[Passage given start]

Ray Cluster

Name: Ray Cluster
Brand: Nebius

Updated April 25, 2024

Ray is an open-source distributed computing framework built for the deployment and orchestration of scalable distributed computing environments for a variety of large-scale AI workloads. Ray Cluster provides a robust infrastructure for training complex machine learning models and running reinforcement learning algorithms at scale. Leveraging Kubernetes orchestration capabilities, Ray Cluster simplifies the deployment process, allowing users to efficiently allocate resources and manage workloads across clusters. With support for distributed execution and parallelism, Ray Cluster optimizes resource utilization and accelerates model training, enabling faster iteration and experimentation in AI research and development.
You can deploy KubeRay, the Kubernetes operator officially supported by Ray, in your Nebius AI Managed Service for Kubernetes clusters using this Marketplace product.

Warning

Before installing Ray Cluster, you must install NVIDIA^® GPU Operator on the cluster. For details, see the deployment instructions below.

Deployment instructions

Before installing this product:

Create a Kubernetes cluster and a node group with GPUs in it. The product supports the following VM platforms with GPUs:
- NVIDIA^® H100 NVLink with Intel Sapphire Rapids (Types A, B, C)
- NVIDIA^® V100 NVLink with Intel Cascade Lake
- NVIDIA^® V100 PCIe with Intel Broadwell
Note

It is strongly recommended that each node has at least 4 vCPUs and 8 GB of RAM.
Install kubectl and configure it to work with the created cluster.

To install the product:

Click the button in this card to go to the cluster selection form.
Select your cluster and click Continue.
Configure the application:
- Namespace: Select a namespace or create one.
- Application name: Enter an application name.
- Head pod vCPUs: Enter the number of vCPUs that the head pod will use on its node. Default value: 4.
- Head pod RAM: Enter the size of RAM that the head pod will use on its node. Default value: 8Gi.
  
  Note
  
  It is stronly recommended to keep the default values for the head pod so that it takes up an entire node. For more details, see the Ray documentation.
- GPU worker platform: Select the same VM platform as the platform you selected when creating a node group with GPUs.

[Passage given end]
[Given information start]

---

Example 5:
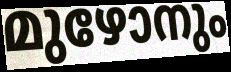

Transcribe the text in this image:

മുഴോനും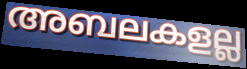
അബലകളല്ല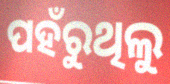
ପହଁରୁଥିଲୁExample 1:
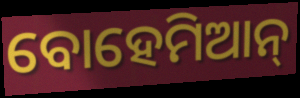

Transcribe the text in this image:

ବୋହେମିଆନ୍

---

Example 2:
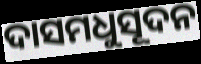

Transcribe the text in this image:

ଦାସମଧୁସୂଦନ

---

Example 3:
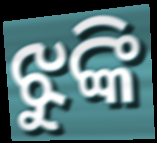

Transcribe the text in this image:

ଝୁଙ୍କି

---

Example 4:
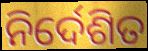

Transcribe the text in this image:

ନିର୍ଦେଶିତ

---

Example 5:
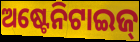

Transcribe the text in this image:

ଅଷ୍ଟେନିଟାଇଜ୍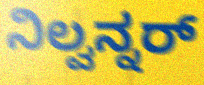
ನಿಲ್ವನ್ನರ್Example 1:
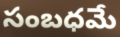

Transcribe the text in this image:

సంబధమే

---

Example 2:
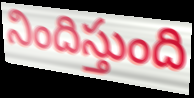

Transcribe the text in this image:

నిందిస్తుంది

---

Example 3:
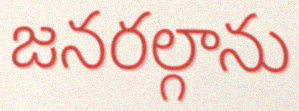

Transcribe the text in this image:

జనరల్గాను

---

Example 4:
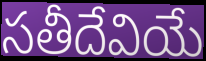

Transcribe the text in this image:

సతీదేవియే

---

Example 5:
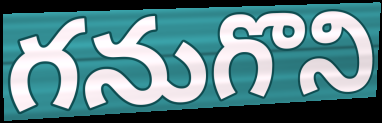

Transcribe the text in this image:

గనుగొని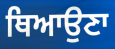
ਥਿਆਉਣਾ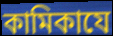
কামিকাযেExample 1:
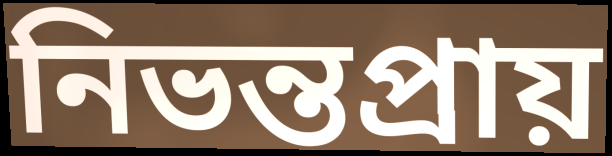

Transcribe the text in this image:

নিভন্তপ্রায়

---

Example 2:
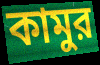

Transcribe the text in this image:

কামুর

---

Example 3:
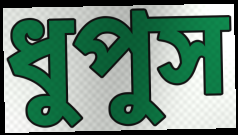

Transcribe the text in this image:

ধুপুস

[Given information end]

In the Ray Cluster page, what default value does the application configuration give for head pod RAM?

→ **Full response**
8Gi